Let’s be honest, most of us especially when we are young, care not for fitness but about how we look. I thought I was blessed with a fast metabolism and the ability to eat anything (Muffin Break treats daily and Uni dinners of pasta, cheese and tomato sauce – fail, fail). If the skirt didn’t fit right, I’d go on a walk every morning for a couple of weeks and be fine. That didn’t last.

I was lucky to have Cooper to encourage me all these years. He’s an all-round fitness nut (my opposite). I’ve dipped in and out of gym, Body Combat, Yoga, Body Balance, walking, Barre; I’ve tested fitness classes, diets and supplements, achieving varying degrees of satisfaction.

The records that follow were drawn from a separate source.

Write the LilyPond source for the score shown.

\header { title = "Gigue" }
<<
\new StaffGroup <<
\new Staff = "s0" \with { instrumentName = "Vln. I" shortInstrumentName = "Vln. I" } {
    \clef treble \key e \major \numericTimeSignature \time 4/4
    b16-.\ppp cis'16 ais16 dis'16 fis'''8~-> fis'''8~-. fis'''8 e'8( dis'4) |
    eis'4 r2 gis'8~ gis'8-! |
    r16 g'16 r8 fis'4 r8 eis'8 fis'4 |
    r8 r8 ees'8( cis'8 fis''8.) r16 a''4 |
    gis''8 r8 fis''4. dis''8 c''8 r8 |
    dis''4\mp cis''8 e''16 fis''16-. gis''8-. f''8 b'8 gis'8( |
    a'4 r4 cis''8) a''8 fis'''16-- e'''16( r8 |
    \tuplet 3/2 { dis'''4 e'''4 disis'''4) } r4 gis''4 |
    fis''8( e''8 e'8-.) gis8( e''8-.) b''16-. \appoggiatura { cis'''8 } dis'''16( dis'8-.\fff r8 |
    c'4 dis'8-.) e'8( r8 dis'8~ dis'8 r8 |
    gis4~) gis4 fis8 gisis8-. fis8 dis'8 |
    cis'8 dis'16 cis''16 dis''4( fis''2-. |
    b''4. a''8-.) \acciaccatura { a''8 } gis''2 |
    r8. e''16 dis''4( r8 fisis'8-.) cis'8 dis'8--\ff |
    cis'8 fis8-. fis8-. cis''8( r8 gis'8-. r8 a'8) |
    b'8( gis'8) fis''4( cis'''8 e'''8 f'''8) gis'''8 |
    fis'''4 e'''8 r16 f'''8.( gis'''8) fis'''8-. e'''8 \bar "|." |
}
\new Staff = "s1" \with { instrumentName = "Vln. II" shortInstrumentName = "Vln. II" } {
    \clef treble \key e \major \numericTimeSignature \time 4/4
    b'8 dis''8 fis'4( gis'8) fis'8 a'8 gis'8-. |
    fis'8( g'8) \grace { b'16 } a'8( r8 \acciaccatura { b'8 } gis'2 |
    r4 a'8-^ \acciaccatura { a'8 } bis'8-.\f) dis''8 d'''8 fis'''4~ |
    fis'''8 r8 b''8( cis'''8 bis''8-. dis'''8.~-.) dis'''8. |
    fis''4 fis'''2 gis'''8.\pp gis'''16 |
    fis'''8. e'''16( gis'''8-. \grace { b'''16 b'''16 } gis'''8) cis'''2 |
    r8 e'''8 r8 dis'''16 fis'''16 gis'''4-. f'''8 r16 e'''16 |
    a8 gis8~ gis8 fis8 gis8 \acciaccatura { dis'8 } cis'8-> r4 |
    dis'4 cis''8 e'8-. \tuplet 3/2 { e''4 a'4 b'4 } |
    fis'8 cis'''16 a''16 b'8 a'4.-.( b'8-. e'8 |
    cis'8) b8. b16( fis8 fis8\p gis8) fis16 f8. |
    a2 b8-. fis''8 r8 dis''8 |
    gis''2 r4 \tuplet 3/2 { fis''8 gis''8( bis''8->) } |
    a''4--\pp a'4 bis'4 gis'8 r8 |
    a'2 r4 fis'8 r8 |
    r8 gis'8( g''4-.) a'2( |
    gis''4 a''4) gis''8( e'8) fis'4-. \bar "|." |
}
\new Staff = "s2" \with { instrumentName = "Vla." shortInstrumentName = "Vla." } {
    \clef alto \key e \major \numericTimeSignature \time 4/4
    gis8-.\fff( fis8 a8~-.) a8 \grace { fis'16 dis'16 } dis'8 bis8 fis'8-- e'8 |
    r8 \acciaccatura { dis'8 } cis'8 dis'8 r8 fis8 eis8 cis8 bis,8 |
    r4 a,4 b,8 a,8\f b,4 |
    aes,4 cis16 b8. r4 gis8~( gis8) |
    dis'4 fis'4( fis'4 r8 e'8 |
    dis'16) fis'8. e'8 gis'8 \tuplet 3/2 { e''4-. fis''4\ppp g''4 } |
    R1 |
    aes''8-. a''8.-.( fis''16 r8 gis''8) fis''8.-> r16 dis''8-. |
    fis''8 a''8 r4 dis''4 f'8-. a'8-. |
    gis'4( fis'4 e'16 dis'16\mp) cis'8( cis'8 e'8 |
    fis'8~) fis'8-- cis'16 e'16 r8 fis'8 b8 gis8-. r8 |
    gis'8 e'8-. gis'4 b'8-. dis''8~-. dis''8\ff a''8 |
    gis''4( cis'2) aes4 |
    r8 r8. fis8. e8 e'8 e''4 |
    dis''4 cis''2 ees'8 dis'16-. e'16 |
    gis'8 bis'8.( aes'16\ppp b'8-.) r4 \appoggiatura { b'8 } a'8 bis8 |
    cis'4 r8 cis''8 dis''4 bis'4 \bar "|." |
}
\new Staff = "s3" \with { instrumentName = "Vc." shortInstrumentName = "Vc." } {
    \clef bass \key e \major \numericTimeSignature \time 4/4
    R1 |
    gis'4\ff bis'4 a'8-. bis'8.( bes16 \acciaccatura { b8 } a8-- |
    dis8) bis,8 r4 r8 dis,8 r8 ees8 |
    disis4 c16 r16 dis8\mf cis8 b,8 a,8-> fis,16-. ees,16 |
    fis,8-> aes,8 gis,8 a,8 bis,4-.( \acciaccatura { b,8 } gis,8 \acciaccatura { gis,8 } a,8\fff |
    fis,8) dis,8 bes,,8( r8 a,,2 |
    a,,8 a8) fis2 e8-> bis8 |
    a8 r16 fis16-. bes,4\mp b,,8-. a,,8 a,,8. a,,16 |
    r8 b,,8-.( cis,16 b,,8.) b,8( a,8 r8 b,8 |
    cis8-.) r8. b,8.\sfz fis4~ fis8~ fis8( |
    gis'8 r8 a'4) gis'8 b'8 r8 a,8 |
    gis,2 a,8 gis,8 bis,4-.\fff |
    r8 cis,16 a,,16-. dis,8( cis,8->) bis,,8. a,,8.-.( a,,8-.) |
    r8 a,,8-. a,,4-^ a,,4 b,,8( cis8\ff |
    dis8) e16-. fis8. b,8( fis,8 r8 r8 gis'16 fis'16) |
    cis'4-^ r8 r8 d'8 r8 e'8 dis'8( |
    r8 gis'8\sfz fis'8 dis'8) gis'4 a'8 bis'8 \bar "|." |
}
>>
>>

Drudgery, all with the aim of gaining some kind of ‘perfection’. Until I realised that it’s not just about what I look like. Slow-learner, I am.

While I’m sharing wisdom, here’s what else I found out along the way: long term weight maintenance happens because we make better choices and exercise more often than not. Also, active life = good mood, feeling motivated and inspired. So simple!

Recently I saw Andrea Corbett share her moving story. She’s ranked in the top five international female body builders in the world. A former school teacher, she told of how she hit a majorly tough spot in her life and was living on anti-depressants. She didn’t want it to be like that, and following a serendipitous turn of events she says, “I found body-building, and it saved my life”. Her mantra hit home: fitness means looking and feeling good.

I gathered a group of girlfriends to grill them on the topic, and we concluded that without a doubt some (not all, obviously) periods of depression in our lives have coincided with a lack of exercise and unhealthy life choices.

I am a spectator at heart. A very good one too. Once, my friend Julie and I turned up to a footy game to cheer Cooper on, feeling proud for being there in the first place, only to realise we were watching the wrong game. #girlfriendfail

I am a better spectator than athlete. But, despite the foot-stomping, procrastinating and initial disinterest in the gym, this ‘spectator’ does finally get the true meaning of living a fit life. Sexy, skinny selfies might be cool, but now and in the long term, the value in getting healthy is really about the happiness payoff. That’s the advice I share with my younger friends, and the experience I discuss with contemporaries. It’s never too late to get active, to find something you enjoy doing and make it a habit. I’ve just spotted an ad for ‘swing fit’ in my neighbourhood (swing dancing, to be clear). Health. Happiness. Fabulous. It seems running may not even be required.